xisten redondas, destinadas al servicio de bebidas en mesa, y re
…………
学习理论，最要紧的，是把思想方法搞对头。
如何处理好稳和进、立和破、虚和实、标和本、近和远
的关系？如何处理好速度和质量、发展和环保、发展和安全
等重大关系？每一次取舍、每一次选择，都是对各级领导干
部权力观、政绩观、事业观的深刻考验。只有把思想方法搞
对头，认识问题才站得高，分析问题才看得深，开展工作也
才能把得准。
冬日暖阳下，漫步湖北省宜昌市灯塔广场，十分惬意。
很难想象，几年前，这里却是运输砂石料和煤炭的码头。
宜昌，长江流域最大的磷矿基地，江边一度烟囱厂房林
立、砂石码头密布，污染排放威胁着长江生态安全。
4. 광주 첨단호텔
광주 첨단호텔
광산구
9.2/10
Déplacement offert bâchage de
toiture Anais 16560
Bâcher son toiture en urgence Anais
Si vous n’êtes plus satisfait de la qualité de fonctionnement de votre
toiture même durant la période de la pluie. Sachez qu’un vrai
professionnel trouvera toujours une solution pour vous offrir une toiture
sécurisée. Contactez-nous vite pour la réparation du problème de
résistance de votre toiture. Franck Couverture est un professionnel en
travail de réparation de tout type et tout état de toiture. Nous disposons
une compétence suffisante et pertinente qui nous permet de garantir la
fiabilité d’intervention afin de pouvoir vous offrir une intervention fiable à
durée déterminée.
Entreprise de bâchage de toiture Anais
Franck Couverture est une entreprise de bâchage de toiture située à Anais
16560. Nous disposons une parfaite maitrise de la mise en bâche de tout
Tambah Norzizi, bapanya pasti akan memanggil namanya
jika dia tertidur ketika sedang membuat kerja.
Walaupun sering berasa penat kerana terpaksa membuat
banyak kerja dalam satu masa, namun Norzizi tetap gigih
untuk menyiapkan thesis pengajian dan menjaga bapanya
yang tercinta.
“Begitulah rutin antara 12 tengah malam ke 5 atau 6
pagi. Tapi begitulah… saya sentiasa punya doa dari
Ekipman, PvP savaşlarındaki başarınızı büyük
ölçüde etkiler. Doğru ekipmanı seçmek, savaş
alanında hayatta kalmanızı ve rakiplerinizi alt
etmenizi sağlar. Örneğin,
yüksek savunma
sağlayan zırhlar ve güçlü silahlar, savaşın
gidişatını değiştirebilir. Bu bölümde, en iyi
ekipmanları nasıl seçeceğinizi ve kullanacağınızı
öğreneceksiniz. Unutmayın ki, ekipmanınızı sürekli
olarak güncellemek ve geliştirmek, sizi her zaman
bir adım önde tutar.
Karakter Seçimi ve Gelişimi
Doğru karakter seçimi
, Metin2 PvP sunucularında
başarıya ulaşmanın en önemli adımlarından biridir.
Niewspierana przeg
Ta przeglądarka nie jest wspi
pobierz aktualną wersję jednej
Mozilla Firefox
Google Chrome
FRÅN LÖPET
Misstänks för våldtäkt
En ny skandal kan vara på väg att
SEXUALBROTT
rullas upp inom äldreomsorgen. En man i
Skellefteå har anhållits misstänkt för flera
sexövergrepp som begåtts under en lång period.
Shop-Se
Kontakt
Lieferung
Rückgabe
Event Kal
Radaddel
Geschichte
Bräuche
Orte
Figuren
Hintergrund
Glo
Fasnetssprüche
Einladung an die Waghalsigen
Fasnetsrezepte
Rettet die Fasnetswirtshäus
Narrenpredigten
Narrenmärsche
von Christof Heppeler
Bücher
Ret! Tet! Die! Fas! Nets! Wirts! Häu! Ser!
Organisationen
^^^^
JOB —
Whenever a line of the records holds the string "offrir", pick it out and copy it.

SOLUTION TO THE EXERCISE —
professionnel trouvera toujours une solution pour vous offrir une toiture
fiabilité d’intervention afin de pouvoir vous offrir une intervention fiable à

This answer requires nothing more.